Increased budgets and higher financial returns in the battle to stave off the ageing process mean that Regenerative Medicine is becoming the new darling of the US ‘transhumanist’ movement.
By Simon Guigue September 29, 2014
The US population is ageing. In 2030, 20% of all US Americans will be over 65 years old. Billionaire Peter Thiel, the founder of Paypal and a key Silicon Valley player, strongly believes in the need to support work on regenerative biology and has donated millions of dollars to the SENS (‘Strategies for Engineered Negligible Senescence’) Foundation established by the controversial English biologist Aubrey de Grey. Meanwhile the anti-ageing biotechnology market has been seeing huge growth, both in terms of rising turnover – currently amounting to some $2 billion according to investment and advisory firm Proteus Venture Partners – and the enthusiasm it has aroused among many scientists, manufacturers and politicians. However, reactions in the scientific community have been mixed, with some experts expressing scepticism about anti-ageing efforts. Given our current ignorance of the subject, the promises made for this new approach to medicine are at best speculation.

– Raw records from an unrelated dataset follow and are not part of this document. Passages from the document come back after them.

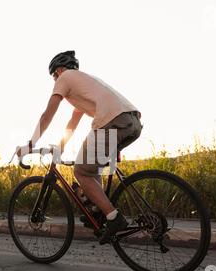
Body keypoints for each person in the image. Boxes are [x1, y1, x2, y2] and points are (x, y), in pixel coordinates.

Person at [17, 50, 143, 245]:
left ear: (58, 70)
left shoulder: (65, 78)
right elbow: (73, 123)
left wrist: (30, 145)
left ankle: (113, 217)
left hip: (113, 122)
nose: (54, 81)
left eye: (53, 77)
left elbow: (47, 115)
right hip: (132, 122)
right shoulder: (84, 83)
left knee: (81, 172)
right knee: (92, 170)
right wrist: (60, 146)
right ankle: (100, 211)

In 2013 Google dipped its toe into the waters of the anti-ageing therapy business when it founded the California Life Company (Calico), an independent biotech R&D firm whose stated aim is to extend the natural lifespan of human beings. However, research in this field has been somewhat hampered by popular association with upstart companies offering rather fanciful cryopreservation services (i.e. storing the bodies of recently deceased people at very low temperatures in the hope of future cure and resuscitation) to people about to die. Thus the image of the relatively new field of Regenerative Medicine has been tarnished among the scientific community by the rise of a brash ‘anti-death industry’. It was probably largely to counter this negative image that radiologist and investor Joon Yun recently inaugurated the Palo Alto Longevity Prize, a $1 million life science competition dedicated to ending ageing in humans. Joon Yun explains that the purpose of the competition is to provide a way to urge researchers to “hack the ageing code”, taking up the torch from James Watson and Francis Crick, the UK-based scientists who first revealed the three-dimensional double helix structure of the DNA molecule. In fact, back in 2011, when the anti-ageing ecosystem was far less advanced than it is today, the United States Congress got into step with the new thinking when it passed the ‘The Regenerative Medicine Promotion Act’, designed to provide funding for this new avenue of research and foster its development. However, the scientific community has not been unanimously behind this drive and much controversy is raging over current anti-ageing initiatives. Criticism usually centres on the over-optimistic tone of many researchers backed by the SENS Foundation, which some experts say is not justified by actual progress to date.
Much current research into the ageing process takes a rather utilitarian approach to mortality – defining ageing as the gradual deterioration of an organism and arguing that it should be perfectly possible to make repairs fast enough to keep ahead of the ongoing decline. The general hypothesis is that if death is the result of organism deterioration then it follows that repairing the deteriorating cells should delay death. However, the anti-ageing battle is being fought on two separate fronts, in terms of the basic objectives and means applied. On the one hand there are the well-established biotech processes, including 3D bio-printers, ranging from the CRISPR gene editing system to the Regenovo cell-printer, which already enable living organisms, from sequenced genomes to complete organs, to be ‘manufactured’. The journal Rejuvenation Research first appeared as long ago as 1998, spearheaded by Editor-in-Chief Aubrey de Grey, whose career has ranged from computer programming to applied biology. Aubrey de Grey also co-founded The Methuselah Foundation in 2003, before setting up SENS in 2009. Their credo is that bio-medicine must be rooted in the living organism’s metabolism in order to treat the pathological condition, the aim being to act specifically to repair the damage done to the organism by using rejuvenating engineering techniques. Aubrey de Grey and his colleagues argue that the answer to ageing is Regenerative Medicine at the cellular level, providing appropriate treatment for the cells whether they are mutating to become cancerous or simply ageing.